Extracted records
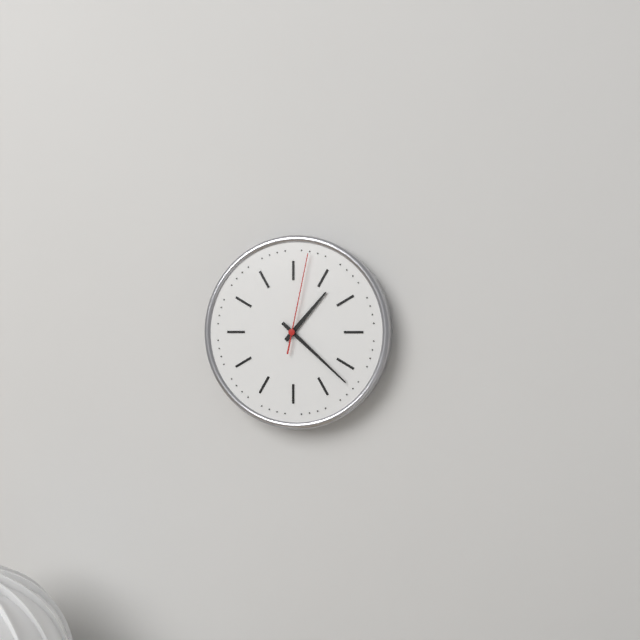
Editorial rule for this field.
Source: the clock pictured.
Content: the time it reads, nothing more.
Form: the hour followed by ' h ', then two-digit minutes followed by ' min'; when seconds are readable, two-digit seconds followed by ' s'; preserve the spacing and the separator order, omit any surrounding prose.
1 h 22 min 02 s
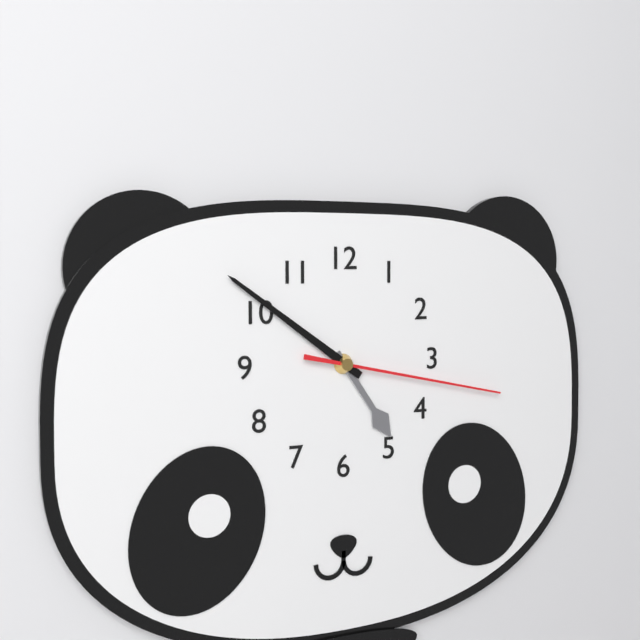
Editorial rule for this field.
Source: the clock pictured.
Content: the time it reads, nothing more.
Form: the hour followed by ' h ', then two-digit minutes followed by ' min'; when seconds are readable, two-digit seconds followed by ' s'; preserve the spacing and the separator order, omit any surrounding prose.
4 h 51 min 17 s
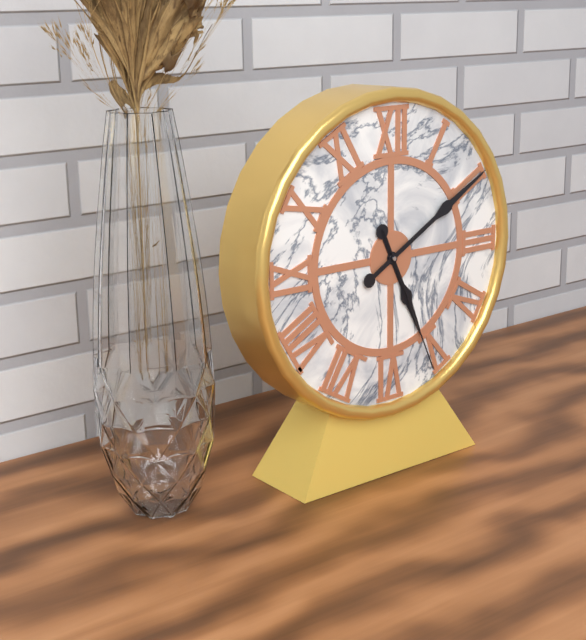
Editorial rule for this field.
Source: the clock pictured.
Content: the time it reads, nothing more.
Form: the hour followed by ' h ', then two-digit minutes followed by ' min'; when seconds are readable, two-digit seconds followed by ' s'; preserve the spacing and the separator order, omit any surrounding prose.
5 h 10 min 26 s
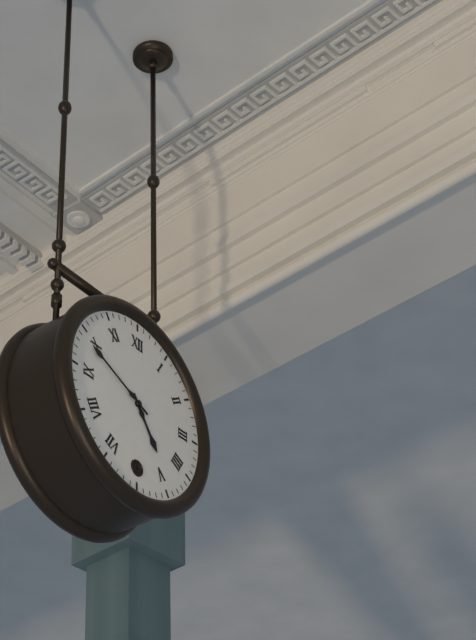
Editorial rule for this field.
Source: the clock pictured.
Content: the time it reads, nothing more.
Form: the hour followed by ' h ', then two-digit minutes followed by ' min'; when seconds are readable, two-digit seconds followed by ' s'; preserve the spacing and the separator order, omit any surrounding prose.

(WHAT IS REQUIRED) Please copy all of the material above word for word, leaving the pictures out.

(COMPLETE RESPONSE)
Editorial rule for this field.
Source: the clock pictured.
Content: the time it reads, nothing more.
Form: the hour followed by ' h ', then two-digit minutes followed by ' min'; when seconds are readable, two-digit seconds followed by ' s'; preserve the spacing and the separator order, omit any surrounding prose.
1 h 22 min 02 s
Editorial rule for this field.
Source: the clock pictured.
Content: the time it reads, nothing more.
Form: the hour followed by ' h ', then two-digit minutes followed by ' min'; when seconds are readable, two-digit seconds followed by ' s'; preserve the spacing and the separator order, omit any surrounding prose.
4 h 51 min 17 s
Editorial rule for this field.
Source: the clock pictured.
Content: the time it reads, nothing more.
Form: the hour followed by ' h ', then two-digit minutes followed by ' min'; when seconds are readable, two-digit seconds followed by ' s'; preserve the spacing and the separator order, omit any surrounding prose.
5 h 10 min 26 s
Editorial rule for this field.
Source: the clock pictured.
Content: the time it reads, nothing more.
Form: the hour followed by ' h ', then two-digit minutes followed by ' min'; when seconds are readable, two-digit seconds followed by ' s'; preserve the spacing and the separator order, omit any surrounding prose.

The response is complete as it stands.